Tuesday, June 25, 2013

American Camp Summer Sunset

When I used to just spend a few weeks up here every summer, being out every evening until after sunset was an almost nightly occurrence. Whether at American Camp or on the westside, or maybe up Mt. Young, I was always out enjoying the golden hour. Now that I live here, I still get out and about and enjoy the island all the time, but for some reason it seems I don't go for as many summer sunset hikes as when I was a visitor. This past weekend, after the disappointment of a shortened camping trip and after having slept the better part of the sunny afternoon away, Saturday evening seemed like the perfect time to go for a walk at American Camp.

I walked down to the point south of Granny's Cove, passing only one couple on the trail. As I sat down on the rocks, there was not another person in sight. The photo above was my view to the south. As I turned to the north, I saw a boat just begin to edge its way around the corner. I watched a few more moments, and sure enough, saw the distinct blow of an orca lit up from behind by the setting sun. I knew the L12s had been around, but again my timing was seemingly perfect. I saw for half an hour as part of the L12s (all but the L22s, I believe) made their way slowly south. They were all a good ways offshore, but in the glassy flat waters they were visible from far away, and the sound of their blows also carried loudly through the stillness.

L85 Mystery, pictured above, was the closest whale to shore at about 3/4 of a miles out. 

While watching the whales, a bald eagle made a short flight out and back, passing right overhead int he process.

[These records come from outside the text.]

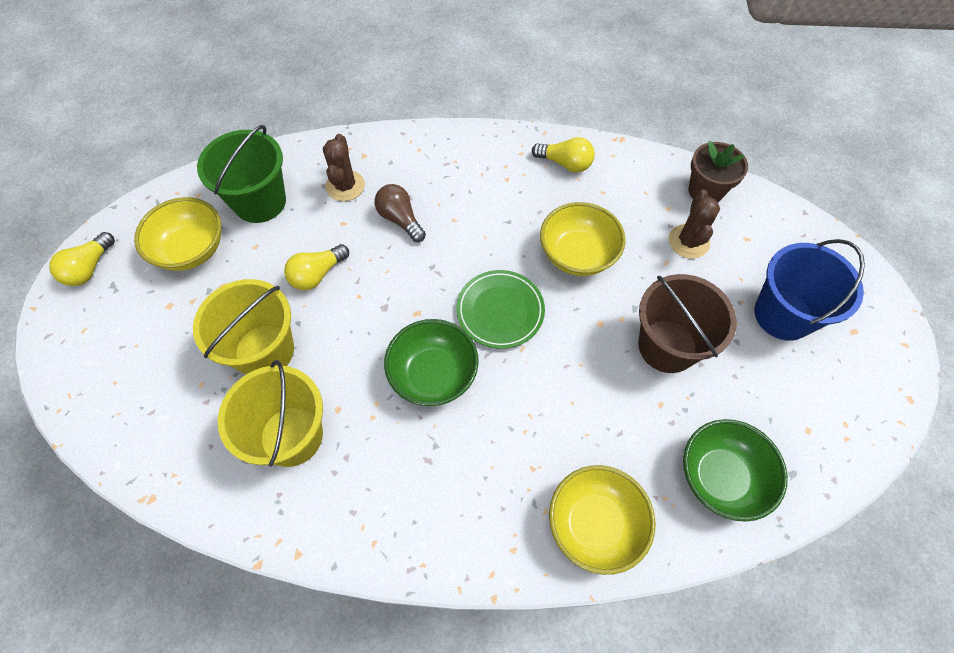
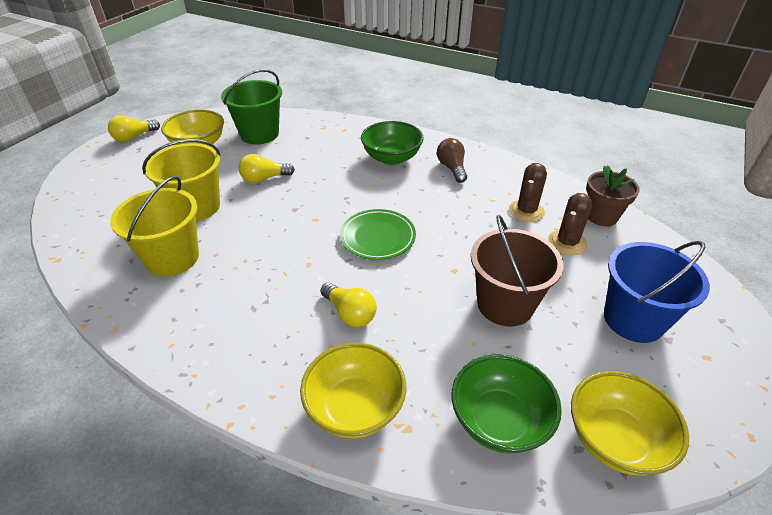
camera: 25 degrees right, 20 degrees down
(345, 186) = (320, 141): brown cactus -> brown cactus (526, 211)
(400, 219) = (343, 167): brown light bulb -> brown light bulb (452, 168)
(433, 374) = (299, 258): green bowl -> green bowl (391, 158)
(565, 163) = (489, 169): yellow light bulb -> yellow light bulb (350, 313)
(577, 254) = (463, 223): yellow bowl -> yellow bowl (614, 439)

There were about 50 glaucous-winged gulls spread out on the water much closer to shore than the whales, taking advantage when possible of the 20 or so foraging rhinoceros auklets. When this one popped up right in front of me, I snapped this somewhat blurry picture that I just had to share to show how many bait fish he or she is holding in their beak. These guys stock up a mouthful to carry back to their nest burrows right before sunset. This one has at least 4 or 5 fish in its mouth, making it look like it's got a long, silvery mustache.

Oh yeah, the sunset wasn't too shabby either....

In addition to the whales, eagles, and other birds, I also saw a fox, a couple of deer, and a quick glimpse of what I think had to have been a mink. Why don't I do this more often again?

1 comment:

Vera said...

Yeah, why don't you do it more often?
Once again, great photos of the sunset and the eagle.